Further, the expansion of Major League baseball from eight to 16 teams in 1901 meant that more managers were needed and the talent pool was small. So what better way to pick up a manager than to assign one of the players the managerial job (and toss in a couple hundred bucks for his troubles)? In 1901, four of the eight American League managers were player-managers. In the more established National Leage three of eight managers were player-managers.
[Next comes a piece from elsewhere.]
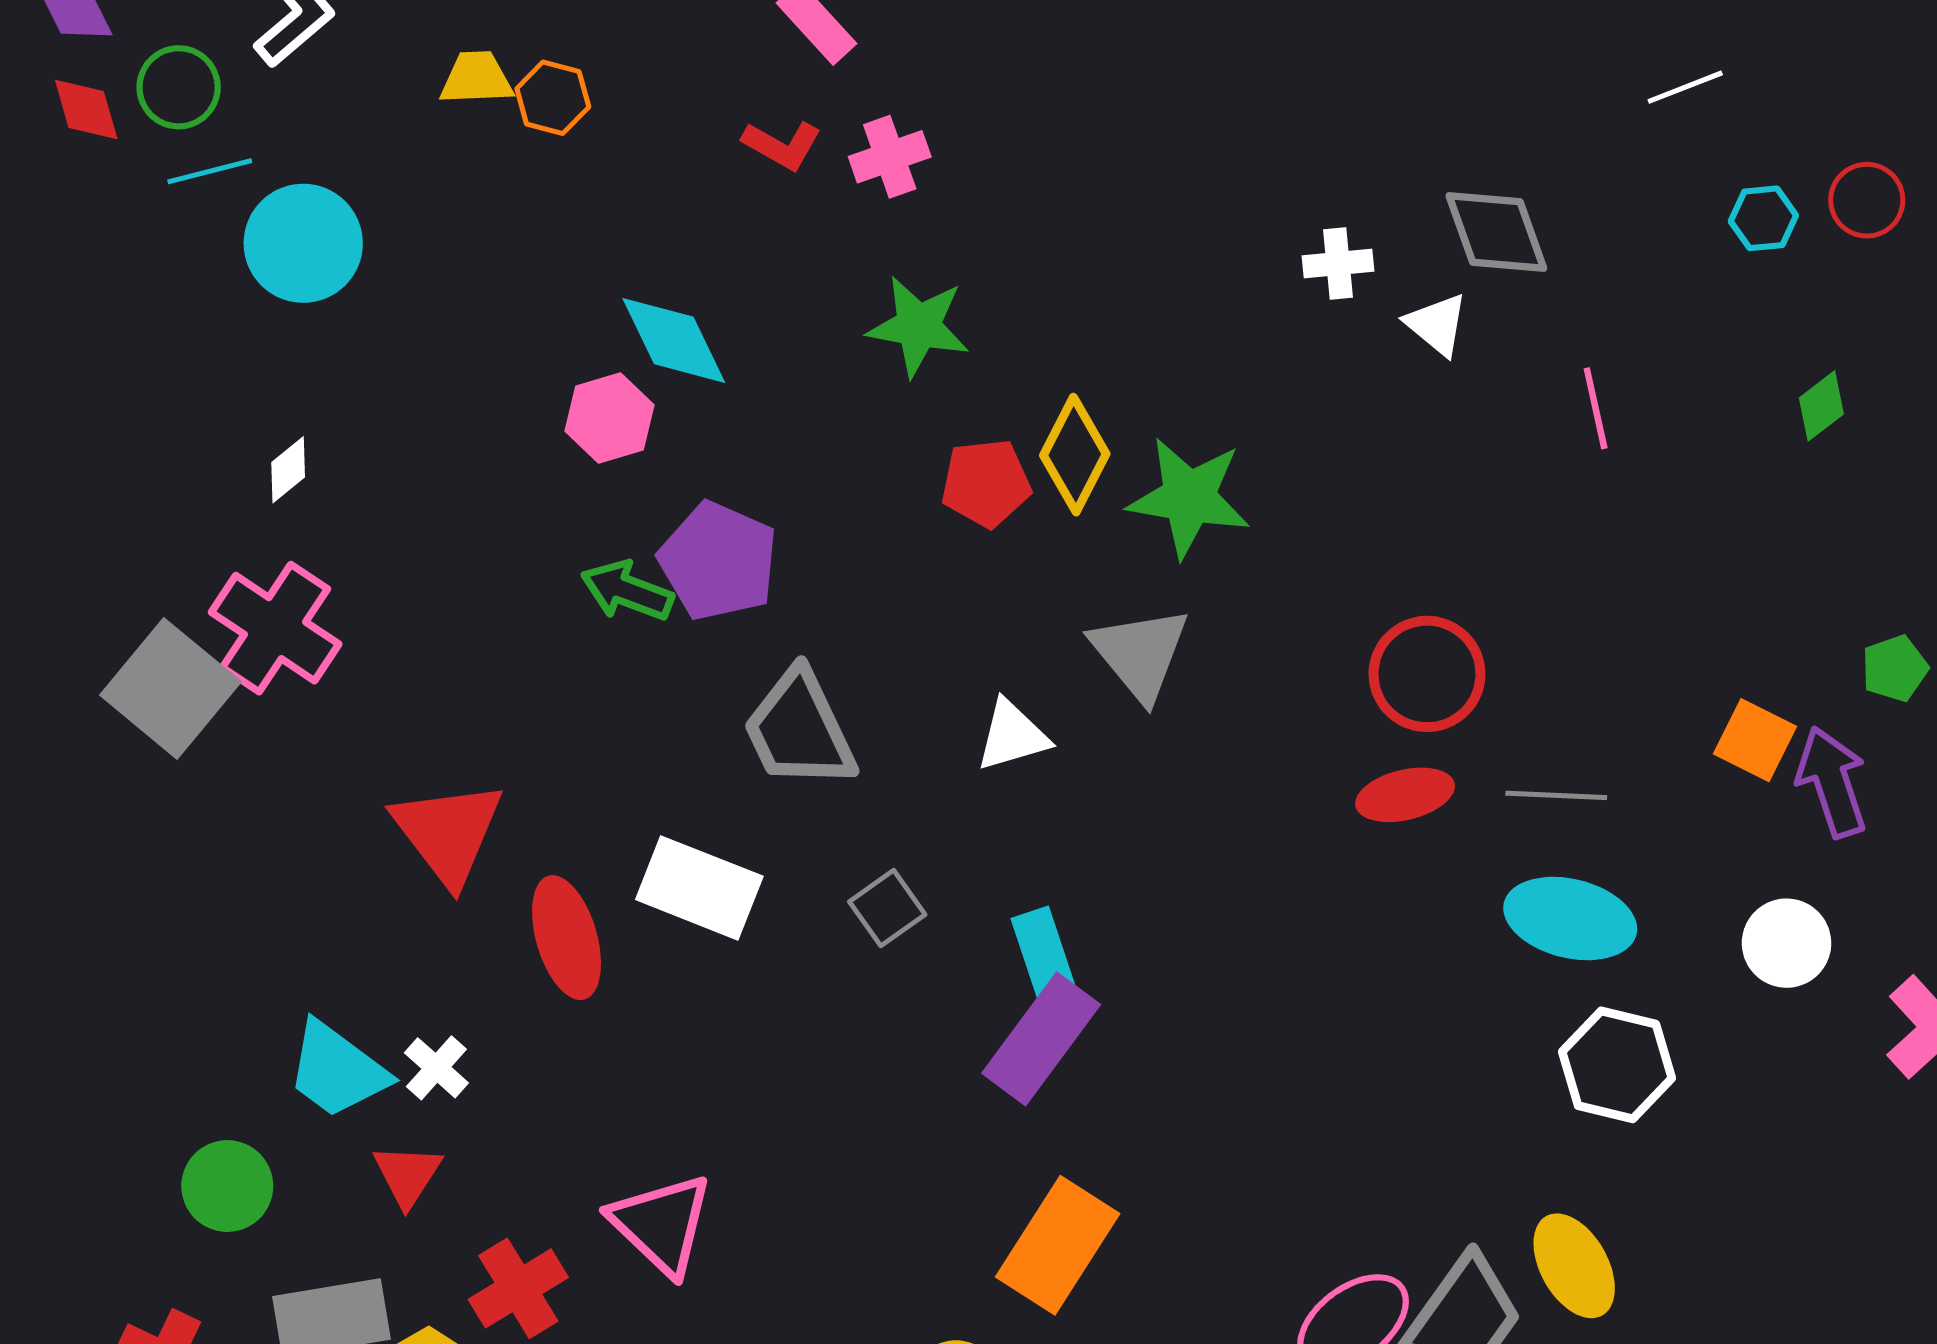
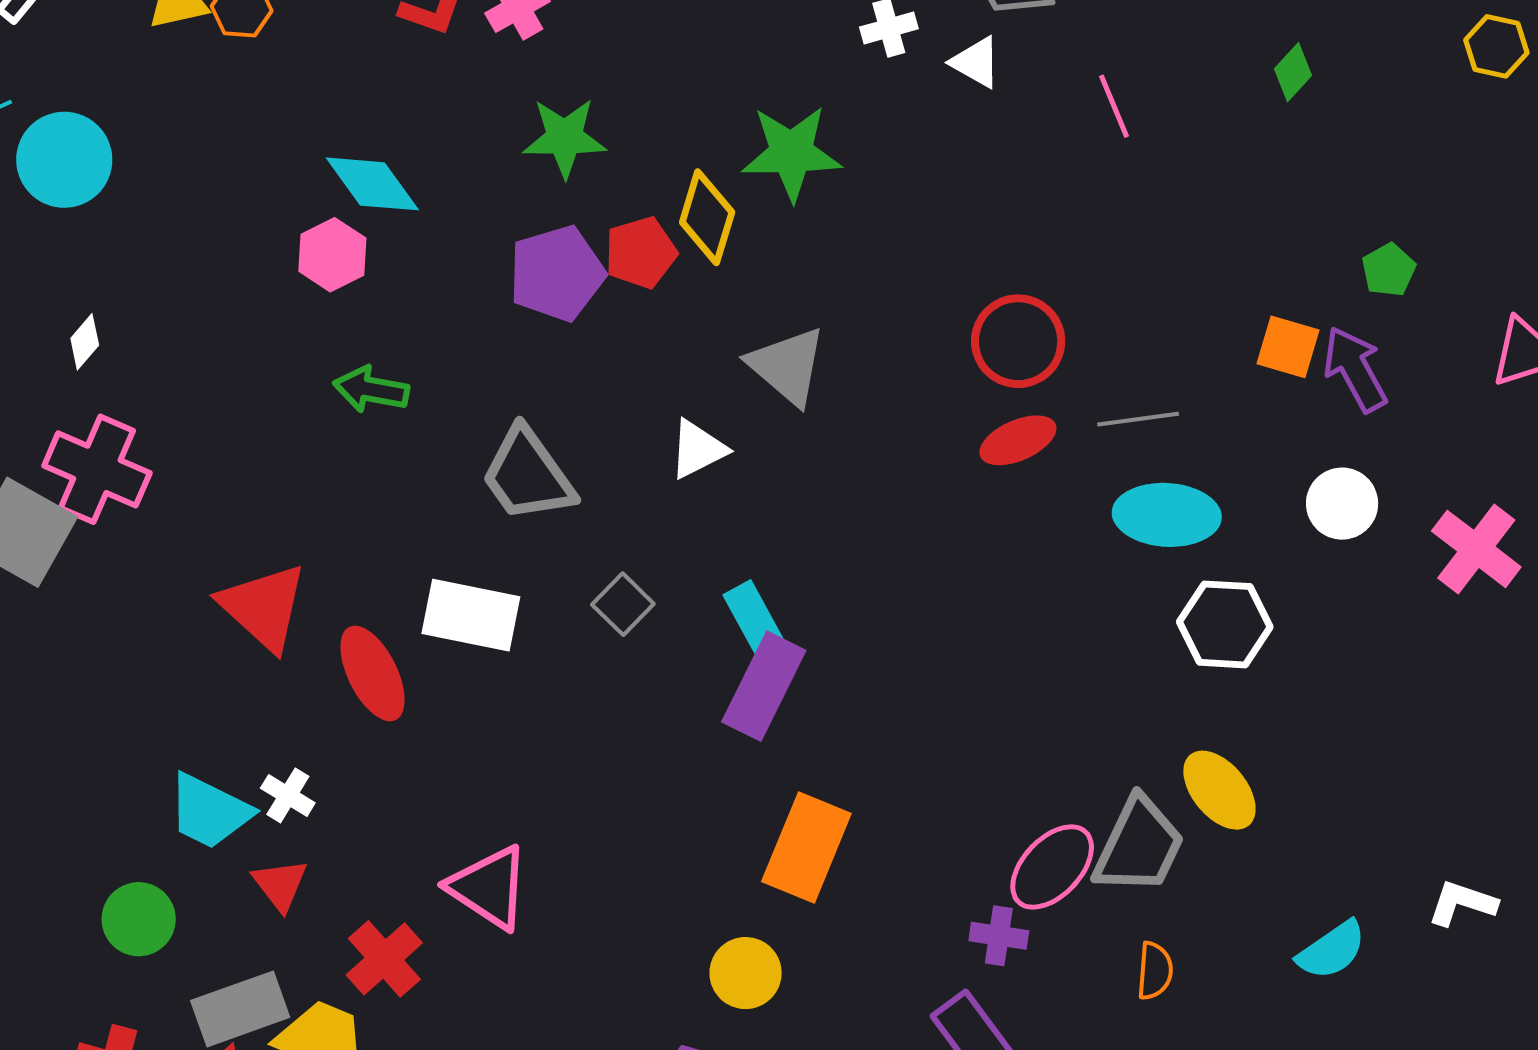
green star: (1189, 497) -> (791, 153), moved
purple pentagon: (718, 561) -> (557, 273), moved, turned -30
This trend continued for most of the Deadball Era (although not in those proportions). If you look at just the World Series, player-managers rule for much of the Deadball Era, especially early. Between 1901 and 1912 at least one team was managed by an active player in each Series except two. In both of those, 1905 and 1911, John McGraw faced off against Connie Mack. But in 1903 player-manager Jimmie Collins won. In ’06 it was Fielder Jones; in ’07 and ’08 it’s Frank Chance. In 1909 Fred Clarke played left field and managed Pittsburgh, in 1912 it was Jake Stahl as both first baseman and manager for Boston.

The rest of the Deadball Era saw a continued use of player-managers, but they were being less successful. Between 1913 and 1920, only Bill Carrigan at Boston in both 1915 and 1916 (44 games played in ’15, 33 in ’16), and Tris Speaker in 1920 were player-managers who led their team to the World Series (each happened to win). In the 1920s Rogers Hornsby in 1926 and Bucky Harris in 1924 were successful player-managers. In the 1930s you get something  of a rebirth with Bill Terry, Frankie Frisch, Charlie Grimm, Joe Cronin, and Gabby Hartnett all winning pennants (although Grimm, Cronin, and Hartnett’s teams all lose). The 1940s, a time that, because of a lack of players, should have produced mostly managers who were done with playing in the field gave us only Leo Durocher and Lou Boudreau as successful player-managers. It it should be noted that both had their greatest success on either side of the war. Boudreau became the last player-manager to win the World Series. The trend away from player-managers continued into the 1950s. Solly Hemus was at St. Louis in 1959 (he got into around 30 games), and appears (I may have missed one or two) to have ended the tradition until Pete Rose shows up in the 1980s.

So why did the tradition end? I’ll be honest, I’m not certain. I have some guesses, and that’s all they are.

1. As teams got more professional, a full-time manager was necessary.

2. Expanding rosters made it difficult for part-time managers to spend the time necessary to address the needs of individual players, especially bench players.

3. Once you get beyond 1910, full-time “professional” managers are almost always more successful than player-managers.

4. It’s easier for a full-time manager to act as a buffer between players and press than it is for a player-manager.

5. Full-time managers don’t have to worry about their individual stats, other than win/loss record.

I’m sure there are others. Feel free to add your own to the list.